#### [TEXT SEGMENT]
******
The full U. S. Senate took up the potentially historic bill to overhaul the country's immigration system last week.
At the top of the week, things looked rosy. S. 744 flew through initial procedural hurdles to allowing the chamber to take up the bill, with rare flying colors. This might have led to a surge in optimism about the bill, especially given the heady tone of the markup sessions in the Senate Judiciary Committee just two weeks earlier.
In truth, the same tensions that have long existed over immigration reform bubbled just below the surface and those tensions came out early on in the week's deliberations. Senator Grassley (R-Iowa) led the way when he offered up an amendment that would have prevented beginning the legalization process for eligible immigrants until the Department of Homeland Security (DHS) certifies it has maintained "effective control" of the border with Mexico for at least six months. The amendment cynically ignores the well-documented progress along the southern border, as well as the billions of dollars more for additional enforcement contained in the underlying bill. Fortunately, the Senate concurred with our recommendation and this poison pill amendment was tabled on a 57-43 vote.
Aside from that one vote, the week was characterized by the inability of Democrats and Republicans to agree on the process for moving forward. As a result, no other amendments (about 100 have been filed) were voted on during the week. While this is not a new form of disagreement between the parties wrangling over bills in the Senate, because of the nature of this bill – its massive size and the large number of amendments anticipated – once the disagreement is resolved, we could be in for a flood of votes on amendments one after the other, going on for days at a time.
******
#### [RECORDED DATA]
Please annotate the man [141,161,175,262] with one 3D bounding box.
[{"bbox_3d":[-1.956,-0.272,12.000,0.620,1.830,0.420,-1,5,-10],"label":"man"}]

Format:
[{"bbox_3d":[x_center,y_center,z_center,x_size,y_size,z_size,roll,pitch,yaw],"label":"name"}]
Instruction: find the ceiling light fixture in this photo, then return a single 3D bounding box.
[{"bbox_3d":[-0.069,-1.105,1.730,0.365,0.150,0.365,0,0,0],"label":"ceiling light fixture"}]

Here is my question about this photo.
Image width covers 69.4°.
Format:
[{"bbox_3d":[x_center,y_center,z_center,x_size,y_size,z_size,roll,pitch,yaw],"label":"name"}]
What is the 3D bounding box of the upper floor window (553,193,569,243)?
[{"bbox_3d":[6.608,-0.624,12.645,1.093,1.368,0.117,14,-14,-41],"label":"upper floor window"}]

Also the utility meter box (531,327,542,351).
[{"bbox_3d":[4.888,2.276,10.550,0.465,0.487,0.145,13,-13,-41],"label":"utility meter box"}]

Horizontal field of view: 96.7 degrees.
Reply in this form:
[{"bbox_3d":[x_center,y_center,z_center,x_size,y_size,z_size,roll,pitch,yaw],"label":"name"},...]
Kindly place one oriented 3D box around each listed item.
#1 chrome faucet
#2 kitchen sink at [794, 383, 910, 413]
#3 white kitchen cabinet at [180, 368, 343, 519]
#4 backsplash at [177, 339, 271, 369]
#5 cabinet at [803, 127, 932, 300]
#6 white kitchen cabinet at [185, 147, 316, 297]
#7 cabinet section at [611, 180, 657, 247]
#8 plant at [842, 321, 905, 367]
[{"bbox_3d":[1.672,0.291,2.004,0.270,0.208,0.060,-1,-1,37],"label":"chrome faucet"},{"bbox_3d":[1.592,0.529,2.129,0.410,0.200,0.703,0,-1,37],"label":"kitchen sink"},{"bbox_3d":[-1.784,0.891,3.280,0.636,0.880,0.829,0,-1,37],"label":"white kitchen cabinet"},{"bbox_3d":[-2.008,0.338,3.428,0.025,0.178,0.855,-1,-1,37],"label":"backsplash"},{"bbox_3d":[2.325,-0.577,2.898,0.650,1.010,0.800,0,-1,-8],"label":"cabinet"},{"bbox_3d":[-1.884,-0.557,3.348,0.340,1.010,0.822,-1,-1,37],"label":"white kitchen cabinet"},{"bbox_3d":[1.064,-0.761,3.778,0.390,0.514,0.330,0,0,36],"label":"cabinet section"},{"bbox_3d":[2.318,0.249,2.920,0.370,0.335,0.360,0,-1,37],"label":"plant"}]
******
#### [APPLY WHAT YOU READ]
**a)** In the text about the Senate immigration bill, by what vote was the Grassley amendment tabled?
**b)** Name every government body that the text about the Senate immigration bill mentions.
**c)** Extend the text about the Senate immigration bill from where it ends.
The listing has no connection to the text about the Senate immigration bill.

#### [TASK-BY-TASK RESULTS]
**a)** 57-43

**b)** The U.S. Senate, the Senate Judiciary Committee, and the Department of Homeland Security (DHS)

**c)**
One of the biggest threats to the bill has to do with using the border as an excuse to delay creating a path to citizenship. Senators from both parties are seeking to burnish their conservative credentials and appear tough by demanding the federal government spend even more to secure the border. Most of these calls ignore the reality: the federal government is spending far more than it has ever spent before to secure the border and Congress' focus should be on addressing the accountability gap between massive new border security resources and the frequent use-of-force and racial profiling abuses by Customs and Border Protection (CBP). Additional investment is not needed because the problem, in fact, is far less than it has been in the past. What's grown is the burden on quality of life in border communities, which have been overrun by what House Appropriations Committee Chairman Hal Rogers (R-Ky.) correctly identified as "a sort of a mini industrial complex syndrome [of border spending] that has set in there...[W]e're going to have to guard against it every step of the way."
Senator Cornyn's RESULTS amendment is the leading example of this form of threat. The amendment would establish unrealistic and wasteful border enforcement goals. Attainment of those goals would then be the trigger for allowing the legalization process to begin. In effect, the citizenship process would be held hostage to manipulable and impractical requirements. It would waste scarce federal resources for programs that aren't needed for national security. And it would tax our already overburdened justice system by restricting the discretion of judges to mete our fair penalties, requiring the expensive incarceration of tens of thousands of individuals who pose no danger to society. We are urging Senators to reject this amendment and any other amendment that would make our immigration system more unjust, more unfair, and vastly more expensive than it already is.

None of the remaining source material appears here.